20 April 2010

» Home » Suara Merdeka » PPATK Jerat Koruptor

PPATK Jerat Koruptor

SUNGGUH menarik mencermati temuan Pusat Pelaporan dan Analisis Transaksi Keuangan (PPATK) periode Februari-Desember 2009, yang melaporkan sedikitnya 1.100 aliran dana mencurigakan di rekening pegawai Ditjen Pajak dan Ditjen Bea dan Cukai. Temuan tersebut  sudah dilaporkan ke Kapolri dan Jaksa Agung untuk segera ditindaklanjuti. Terlebih setelah tertangkapnya Gayus Tambunan, staf Ditjen Pajak di Jakarta yang ditengarai mengorupsi pajak.
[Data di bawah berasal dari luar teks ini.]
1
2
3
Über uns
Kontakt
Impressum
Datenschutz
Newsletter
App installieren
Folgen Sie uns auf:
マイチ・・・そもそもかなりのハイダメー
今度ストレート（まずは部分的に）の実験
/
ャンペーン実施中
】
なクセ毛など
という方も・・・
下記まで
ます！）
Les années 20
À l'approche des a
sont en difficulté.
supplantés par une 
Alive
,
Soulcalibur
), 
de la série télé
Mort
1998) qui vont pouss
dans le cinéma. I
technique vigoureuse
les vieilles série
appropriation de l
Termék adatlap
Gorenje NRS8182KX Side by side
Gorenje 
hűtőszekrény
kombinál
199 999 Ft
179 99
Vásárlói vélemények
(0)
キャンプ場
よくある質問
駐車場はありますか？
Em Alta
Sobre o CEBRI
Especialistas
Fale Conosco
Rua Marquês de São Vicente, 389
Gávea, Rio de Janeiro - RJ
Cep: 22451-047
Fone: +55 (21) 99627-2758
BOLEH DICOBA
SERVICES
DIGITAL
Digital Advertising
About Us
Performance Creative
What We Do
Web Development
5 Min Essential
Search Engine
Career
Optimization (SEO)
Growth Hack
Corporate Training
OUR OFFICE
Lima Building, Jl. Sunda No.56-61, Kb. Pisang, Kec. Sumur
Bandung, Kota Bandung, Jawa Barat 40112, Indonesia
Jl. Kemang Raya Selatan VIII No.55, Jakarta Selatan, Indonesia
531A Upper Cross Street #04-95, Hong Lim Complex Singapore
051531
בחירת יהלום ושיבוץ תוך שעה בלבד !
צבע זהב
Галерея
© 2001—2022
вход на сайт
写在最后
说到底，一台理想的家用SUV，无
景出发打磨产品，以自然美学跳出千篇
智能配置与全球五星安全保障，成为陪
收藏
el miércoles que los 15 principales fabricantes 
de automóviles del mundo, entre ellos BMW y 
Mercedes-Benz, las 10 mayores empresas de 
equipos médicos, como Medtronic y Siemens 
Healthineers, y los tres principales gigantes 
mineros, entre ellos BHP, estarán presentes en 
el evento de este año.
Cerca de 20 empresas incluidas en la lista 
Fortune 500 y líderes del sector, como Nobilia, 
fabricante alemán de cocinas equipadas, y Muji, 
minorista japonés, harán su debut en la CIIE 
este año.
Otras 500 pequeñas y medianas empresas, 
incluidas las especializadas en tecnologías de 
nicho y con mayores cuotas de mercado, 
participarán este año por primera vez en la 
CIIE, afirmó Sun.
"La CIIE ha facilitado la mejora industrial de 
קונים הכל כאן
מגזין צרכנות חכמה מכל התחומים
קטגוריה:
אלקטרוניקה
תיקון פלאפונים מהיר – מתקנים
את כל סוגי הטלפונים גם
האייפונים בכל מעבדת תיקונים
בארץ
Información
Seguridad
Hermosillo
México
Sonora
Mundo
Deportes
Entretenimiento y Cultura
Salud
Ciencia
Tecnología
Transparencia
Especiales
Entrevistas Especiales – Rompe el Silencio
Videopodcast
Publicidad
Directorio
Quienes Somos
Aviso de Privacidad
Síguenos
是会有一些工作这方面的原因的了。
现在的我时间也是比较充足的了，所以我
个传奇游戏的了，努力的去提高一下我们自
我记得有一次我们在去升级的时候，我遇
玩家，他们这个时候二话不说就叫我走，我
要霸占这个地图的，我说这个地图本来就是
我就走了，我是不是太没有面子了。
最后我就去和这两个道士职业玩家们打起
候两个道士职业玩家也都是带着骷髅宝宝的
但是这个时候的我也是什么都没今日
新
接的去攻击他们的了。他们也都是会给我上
Temuan serupa diduga pula melibatkan anggota DPR, pejabat setingkat menteri, dan direktur jenderal. Artinya, pada rekening mereka ditemukan adanya aliran dana mencurigakan.  Sayangnya, selama ini belum banyak koruptor yang tertangkap basah melalui laporan PPATK ini. Mungkin, unjuk kerja dari pusat pelaporan itu tak segera bisa diketahui langsung layaknya kerja KPK.


Namun bukan tidak mungkin, prestasi aparat penegak hukum adalah karena back up data dari PPATK, yang memang tidak memiliki kewenangan menangkap koruptor.  Kendati demikian, hasil analisis yang kemudian disajikan dalam bentuk laporan ini bisa dijadikan entry point dan ditindaklanjuti untuk membidik koruptor dan pencuci uang.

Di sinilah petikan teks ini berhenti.